HOPPERÁTICO II - AS MULHERES DO PRESENTE INACESSÍVEL
Junho 24, 2015
J.J. Faria Santos
"Quarto de hotel" de Edward Hopper (Courtesy of www.bertc.com)
Um ensaio de Mark Strand acerca do pintor Edward Hopper, originalmente escrito como uma crítica a uma exposição de 2013 do Museu Whitney, publicado este mês na New York Review of Books ( e disponível online), avança com uma justificação para o seu “apelo universalista”. O que torna os seus quadros interessantes, sugere Strand, não é a representação da Nova Iorque da primeira metade do século XX, “a visão datada dos quartos de hotel, das pessoas em escritórios com um olhar vazio ou sonhador”. E explica: “Algo eleva os quadros para além dos registos representacionais do realismo até ao sugestivo e quase místico domínio da meditação”. E nota que palavras como “solidão” e “alienação” são repetidamente utilizadas para “descrever o carácter emocional dos seus quadros”.

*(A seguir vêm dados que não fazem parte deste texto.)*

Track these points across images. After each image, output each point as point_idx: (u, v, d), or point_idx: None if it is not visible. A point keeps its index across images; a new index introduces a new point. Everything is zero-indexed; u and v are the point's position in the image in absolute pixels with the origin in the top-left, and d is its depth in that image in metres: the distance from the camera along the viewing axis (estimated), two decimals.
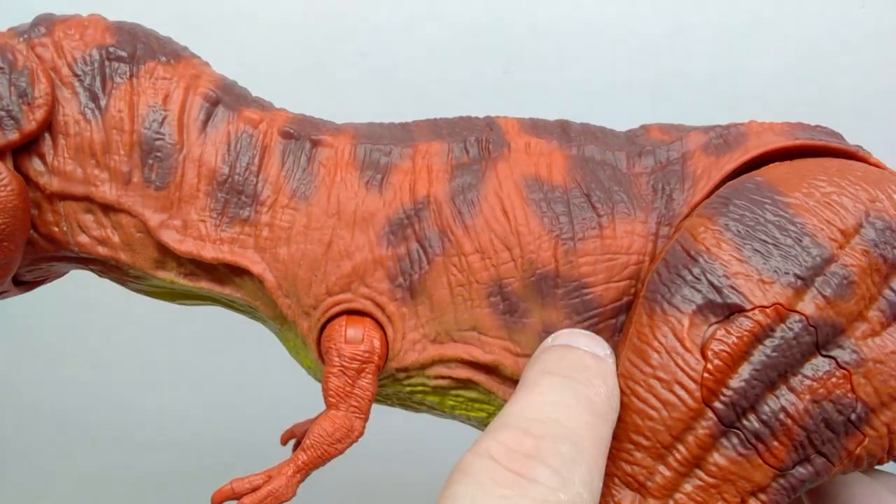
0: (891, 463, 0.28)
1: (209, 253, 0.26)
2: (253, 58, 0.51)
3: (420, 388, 0.27)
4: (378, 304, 0.26)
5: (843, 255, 0.23)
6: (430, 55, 0.50)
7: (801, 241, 0.23)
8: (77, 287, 0.49)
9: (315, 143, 0.27)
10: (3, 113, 0.25)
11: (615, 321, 0.26)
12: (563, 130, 0.28)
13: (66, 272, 0.29)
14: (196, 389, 0.41)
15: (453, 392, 0.27)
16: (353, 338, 0.25)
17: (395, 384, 0.27)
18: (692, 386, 0.23)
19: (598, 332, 0.26)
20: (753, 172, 0.26)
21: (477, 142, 0.27)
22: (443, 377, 0.26)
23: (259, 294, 0.27)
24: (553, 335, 0.25)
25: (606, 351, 0.24)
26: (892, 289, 0.24)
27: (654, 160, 0.27)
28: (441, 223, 0.26)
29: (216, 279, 0.27)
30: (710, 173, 0.26)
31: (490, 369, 0.26)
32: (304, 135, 0.27)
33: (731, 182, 0.26)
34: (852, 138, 0.28)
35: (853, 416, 0.23)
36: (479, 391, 0.27)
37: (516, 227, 0.26)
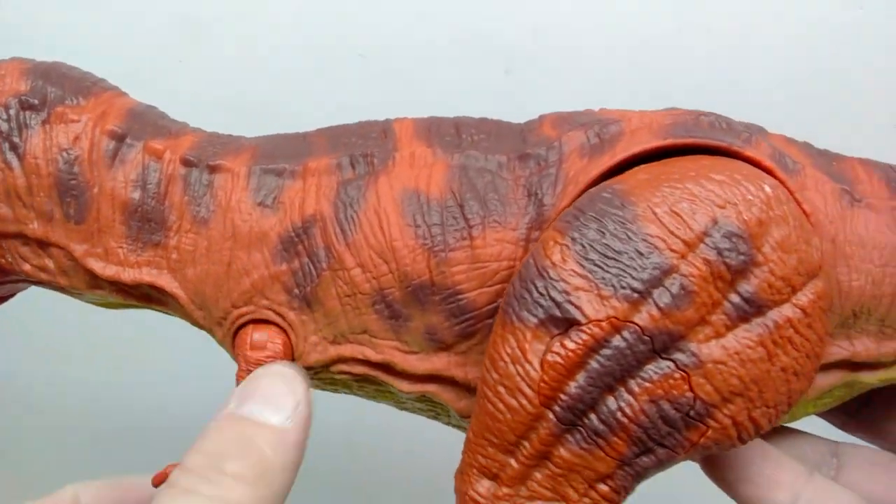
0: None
1: (128, 276, 0.29)
2: (253, 59, 0.51)
3: (330, 381, 0.30)
4: (279, 314, 0.28)
5: (684, 265, 0.24)
6: (430, 56, 0.50)
7: (641, 253, 0.24)
8: None
9: (213, 170, 0.29)
10: None
11: (492, 321, 0.27)
12: (456, 131, 0.29)
13: (28, 288, 0.33)
14: (201, 388, 0.41)
15: (357, 384, 0.30)
16: (258, 343, 0.28)
17: (310, 377, 0.30)
18: (531, 394, 0.25)
19: (475, 333, 0.27)
20: (615, 179, 0.26)
21: (363, 157, 0.28)
22: (344, 373, 0.29)
23: (181, 309, 0.30)
24: (231, 398, 0.26)
25: (284, 414, 0.25)
26: (738, 293, 0.24)
27: (535, 163, 0.28)
28: (326, 239, 0.28)
29: (143, 297, 0.30)
30: (578, 178, 0.27)
31: (383, 366, 0.28)
32: (203, 161, 0.29)
33: (591, 189, 0.26)
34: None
35: (692, 413, 0.24)
36: (379, 384, 0.29)
37: (391, 243, 0.27)
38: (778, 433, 0.30)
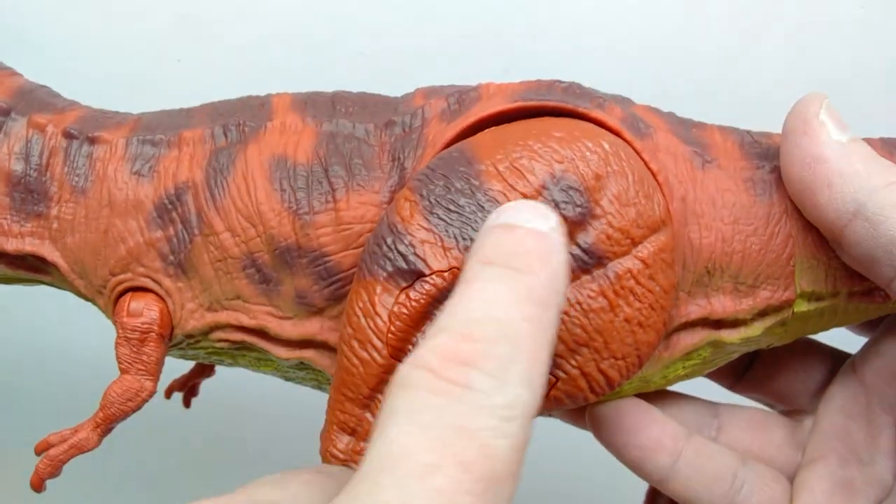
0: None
1: (11, 246, 0.29)
2: (253, 59, 0.51)
3: (211, 350, 0.30)
4: (155, 281, 0.29)
5: None
6: (429, 55, 0.50)
7: (483, 207, 0.25)
8: None
9: (92, 141, 0.30)
10: None
11: None
12: (332, 104, 0.30)
13: None
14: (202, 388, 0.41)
15: (239, 353, 0.30)
16: (135, 311, 0.29)
17: (191, 346, 0.30)
18: (380, 345, 0.25)
19: (343, 296, 0.28)
20: (465, 140, 0.27)
21: (236, 126, 0.29)
22: (223, 340, 0.29)
23: (63, 278, 0.30)
24: (497, 210, 0.23)
25: (551, 223, 0.22)
26: (577, 244, 0.25)
27: (400, 129, 0.28)
28: (198, 205, 0.28)
29: (29, 267, 0.30)
30: (436, 141, 0.28)
31: (258, 332, 0.29)
32: (83, 133, 0.30)
33: (443, 150, 0.27)
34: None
35: None
36: (258, 351, 0.30)
37: (258, 206, 0.28)
38: (661, 397, 0.31)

O ensaísta destaca, como traço distintivo, “a ausência de erotismo” nos quadros de Hopper que representam mulheres sozinhas em quartos de hotel, entendendo-as como figuras que “pertencem à natureza formal” desses quartos, visivelmente separadas, por assim dizer, do mundo real. Strand vê-as como não tendo passado nem futuro, “ganham vida nos quartos em que as vemos”. E encarando a tentativa de “criar narrativas” a partir das obras do pintor como uma forma de as “sentimentalizar” e “trivializar”, uma maneira do espectador demonstrar a sua incomodidade face a um universo impenetrável que preserva o mistério, Mark Strand chama a esta resistência ao romancear “a desagradável rasura da narrativa, ou de qualquer estrutura formal que ajudasse a normalizar o incomum como um elemento inexplicável das nossas vidas”.
Numa época em que tudo se expõe e tudo é pretexto para a exégese, onde os sujeitos e os seus comportamentos são minuciosamente catalogados, onde a reserva e a heterodoxia são vistas como excentricidades vagamente toleradas e não como manifestações de liberdade, esta apologia da singularidade das mulheres do presente inacessível é uma validação do potencial transgressor do inexplicável.